Autonomic Nervous System
Anatomy of the autonomic nervous system
The autonomic nervous system (ANS) includes those nerve cells and fibres that innervate internal and glandular organs. They subserve the regulation of processes that usually are not under voluntary influence.
• The efferent conducting pathway from the central nervous system (CNS) to the innervated organ always consists of two succeeding neurones: a preganglionic and a postganglionic, with the former having its cell body in the CNS (see Chapter 2).
• The ANS is subdivided into the enteric, sympathetic and parasympathetic nervous systems – the latter two commonly exert opposing influences on the structure they are innervating.
• The sympathetic nervous system preganglionic neurones are found in the intermediate part (lateral horn) of the spinal cord from the upper thoracic to mid-lumbar cord (T1–L3).
• The preganglionic parasympathetic neurones have their cell bodies in the brainstem and sacrum.
• The postganglionic cell bodies are found in the vertebral and prevertebral ganglia in the sympathetic nervous system but in the parasympathetic system they are situated either adjacent to or in the walls of the organ they supply.
• In addition to anatomical differences the sympathetic nervous system uses noradrenaline (norepinephrine; NA) as its postganglionic transmitter while the parasympathetic nervous system uses acetylcholine (ACh). Both systems use ACh at the level of the ganglia.
Central nervous system control of the autonomic nervous system
The CNS control of the ANS is complex, involving a number of brainstem structures as well as the hypothalamus (see Chapter 11). The main hypothalamic areas involved in the control of the ANS are the ventromedial hypothalamic area in the case of the sympa- thetic nervous system and the lateral hypothalamic area in the case of the parasympathetic nervous system. Controlling pathways are direct or indirect via a number of brainstem structures such as the periaqueductal grey matter and parts of the reticular formation (see Chapter 8).
Clinical features of damage to the autonomic nervous system
Damage to the ANS can either be local to a given anatomical structure, or generalized when there is loss of the whole system caused by either a central or peripheral disease process.
• Focal peripheral lesions: These are not uncommon and the deficiencies resulting from these lesions can be easily predicted. For example, loss of the sympathetic innervation to the eye results in pupillary constriction (miosis), drooping of the upper eyelid (ptosis) and loss of sweating around the eye (anhydrosis) – a triad of signs known as Horner’s syndrome. Other examples include the reflex sympathetic dystrophies where there is severe pain and auto- nomic changes confined to a single limb, often in response to some trivial injury. The exact role of the sympathetic nervous system in the genesis of these conditions is not known, as local sympathectomies are not always effective treatments. However, in some instances these treatments can help which may relate to the fact that the nociceptors can start expressing receptors for NA (see Chapters 32 and 33).

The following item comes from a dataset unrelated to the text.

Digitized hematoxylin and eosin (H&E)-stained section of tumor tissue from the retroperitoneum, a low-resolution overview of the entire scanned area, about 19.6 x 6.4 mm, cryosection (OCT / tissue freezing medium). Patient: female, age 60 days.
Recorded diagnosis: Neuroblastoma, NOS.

• More global damage to the ANS: This can occur because of degeneration of the central neurones either in isolation (e.g. pure autonomic failure) or as part of a more widespread degenerative process as is seen, for example, in multiple-system atrophy, where there may be additional cell loss in the basal ganglia and cerebel- lum. Alternatively, the autonomic failure may result from a loss of the peripheral neurones, e.g. in diabetes mellitus, certain forms of amyloidosis, alcoholism and Guillain–Barré syndrome. Finally, abnormalities in the ANS can be seen with certain toxins (e.g. botulism; see Chapter 16) as well as in Lambert–Eaton myasthenic syndrome (see Chapters 16 and 62).

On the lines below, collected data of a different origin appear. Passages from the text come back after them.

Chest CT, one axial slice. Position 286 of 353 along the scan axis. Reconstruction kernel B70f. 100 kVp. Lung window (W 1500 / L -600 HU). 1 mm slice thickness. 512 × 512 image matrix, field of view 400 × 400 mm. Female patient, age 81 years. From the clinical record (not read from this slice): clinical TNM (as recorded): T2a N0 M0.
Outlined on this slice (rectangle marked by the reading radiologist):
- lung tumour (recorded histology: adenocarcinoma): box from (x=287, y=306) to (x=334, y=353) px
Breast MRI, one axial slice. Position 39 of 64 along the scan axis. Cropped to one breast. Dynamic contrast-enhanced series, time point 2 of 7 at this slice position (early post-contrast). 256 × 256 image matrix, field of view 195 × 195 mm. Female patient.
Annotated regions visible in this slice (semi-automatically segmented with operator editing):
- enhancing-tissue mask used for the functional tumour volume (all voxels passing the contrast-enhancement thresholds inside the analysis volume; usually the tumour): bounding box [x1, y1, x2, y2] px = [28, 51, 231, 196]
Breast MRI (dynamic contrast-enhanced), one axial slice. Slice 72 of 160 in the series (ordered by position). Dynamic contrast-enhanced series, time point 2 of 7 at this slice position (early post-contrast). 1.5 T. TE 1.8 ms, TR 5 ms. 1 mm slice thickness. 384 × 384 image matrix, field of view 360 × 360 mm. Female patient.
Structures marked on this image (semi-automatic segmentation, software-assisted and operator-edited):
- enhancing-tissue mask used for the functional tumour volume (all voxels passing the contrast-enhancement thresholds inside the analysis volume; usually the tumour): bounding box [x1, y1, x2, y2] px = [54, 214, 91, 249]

In all these cases the patient presents with orthostatic and post-prandial hypotension (syncopal or presyncopal symptoms on standing, exercising or eating a big meal) with a loss of variation in heart rate, bowel and bladder disturbances (urinary urgency, frequency and incontinence), impotence, loss of sweating and pupillary responses. The symptoms are often difficult to treat and a number of agents are used to try to improve the postural hypotension and sphincter abnormalities. Agents for postural hypotension include fludrocortisone, ephedrine, domperidone, midodrine and vasopressin analogues (all of which cause fluid retention).